WILLIAM TAYLOR: COACH, MENTOR AND INSPIRATION FOR ANACORTES HIGH SCHOOL STUDENTS

WILLIAM TAYLOR: COACH, MENTOR AND INSPIRATION FOR ANACORTES HIGH SCHOOL STUDENTS

On January 24, 2002, William “Bill” Taylor died in Anacortes. He was one of Anacortes’s most successful basketball coaches in the history of the school.  As a coach & teacher, he was also a positive influence in so many students’ lives, including mine. He was a great coach and mentor to me. I’ve published a full account of my high school relationship with this great coach and his profound influence in my life: https://paulluverajournalonline.com/weblog/2013/01/william-taylor.html . In addition, I published a background of this unique man who was so important in guiding my life. https://paulluverajournalonline.com/weblog/2014/01/bill-taylor-anacortes-high-school-basketball-coach.html 

William H. Taylor was bAnacortes basketball teamorn March 11, 1922. He was 79 years of age when he died. He was a great natural athlete who played baseball and basketball for the University of Washington. He graduated from the University of Washington in 1949. He flew fighters in the Navy and eventually became my high school basketball and baseball coach in Anacortes. (That’s me, number 88, in the photograph)

Basketball really took over in Anacortes when Richard “Boots” Wooten arrived. Wooton had coached winning teams at Walla Walla, Sequim, and Mt Rainier when he arrived in Anacortes. He started the tradition of basketball madness in Anacortes. With him as the coach, basketball became a town obsession with winning teams that went to State Tournaments. The town became basketball enthusiastic, very much like the one portrayed in the movie Hoosiers about a high school team in Indiana, and the town’s devotion to basketball. In fact, our small gym was filled to overflowing with spectators standing along the out-of-bounds line on the floor and even attending team practice.. The town emptied when the team played away, with a parade of cars following the team bus to the out-of-town games. The town lived basketball. Bill Taylor became the new coach after Boots left. He had big shoes to fill and carried on the tradition of winning teams. As portrayed in the movie, Bill had fans try to tell him how to coach, and, as in the movie, he had to close team practice to their watching because of unwanted advice.
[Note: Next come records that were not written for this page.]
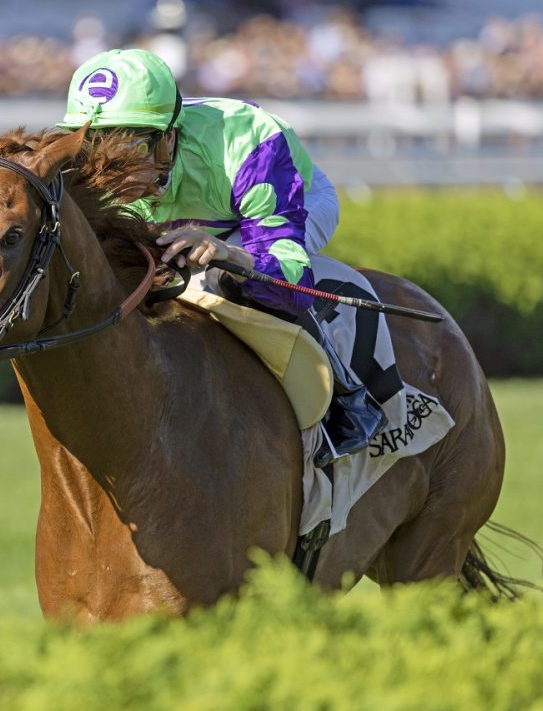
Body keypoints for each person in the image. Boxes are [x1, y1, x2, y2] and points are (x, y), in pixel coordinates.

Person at [57, 48, 385, 465]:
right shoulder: (90, 174)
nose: (110, 172)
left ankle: (346, 399)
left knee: (223, 279)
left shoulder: (249, 143)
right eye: (93, 148)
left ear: (168, 137)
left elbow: (291, 284)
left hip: (290, 199)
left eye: (132, 147)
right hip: (191, 214)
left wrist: (229, 252)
His record at Anacortes was winning 212 games and losing only 56 during his coaching from 1946 to 1960. Taylor’s teams went to the state tournaments. Two years in a row, his teams made appearances at the Washington State Basketball tournament, and both were against Lincoln of Seattle. The second year, both teams were undefeated, and the game was watched by the largest crowd in the history of Heck Edmundson Pavilion, with 3,000 people shut out wanting to get inside. Anacortes lost both years to Lincoln, but the Anacortes fans turned out in force to welcome them home anyway. His record of winning was so good that he was named to the High School Basketball Hall of Fame. He was an outstanding baseball coach at Anacortes. He had been a great baseball player at the University of Washington. He was also the moderator of the Anacortes High School Key Club. Bill taught the students honesty, civility, and character and set the example by his personal conduct.
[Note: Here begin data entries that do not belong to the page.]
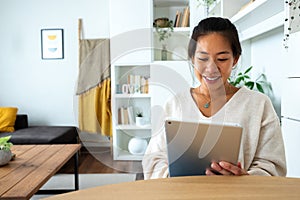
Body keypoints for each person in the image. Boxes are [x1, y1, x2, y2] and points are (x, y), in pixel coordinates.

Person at [142, 17, 286, 179]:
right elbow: (153, 160)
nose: (211, 69)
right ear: (192, 59)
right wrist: (177, 177)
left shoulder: (258, 105)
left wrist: (244, 178)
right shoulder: (175, 104)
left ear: (235, 59)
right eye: (203, 58)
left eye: (222, 59)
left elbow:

When I graduated from high school, he wrote this in my annual:

Paul, as been a wonderful experience watching you go up the ladder, boy! I don’t think it is facetious in my saying, “that you, without a doubt, have been the best student leader that I have seen at AHS”!! My only regret was the fact that you did not receive a faculty award, but don’t shed any tears over this. After all, we can’t all be students? If it is any consolation to you, I believe that you were the outstanding all-around senior four 1952 – 1953 girls, including. Don’t look back, son, look ahead. Good luck and success. Glad to have had you aboard, Bill Taylor.”

My life story involves a number of very significant encounters with different men and women who had an important role in my life. They include my 3rd-grade teacher, Mrs. Marshall, who used to reassure my parents that, in spite of my many disciplinary problems, I would be fine, and the pastor at the U of W Neman club. Fr. William Doole,y who inspired my spiritual growth and my relationship with attorney Gerry Spence, who promoted the growth of professional trial skills, along with others equally important. However, it was Bill Taylor who influenced my life at a critical turning point from the path I was on to a new one of solid values and determination to succeed.

This is in honor of William H. Taylor, a great coach, mentor to me and many other young men, and a man of great character. I  will always owe a debt to Bill for his positive influence on my life at a critical turning point in my life.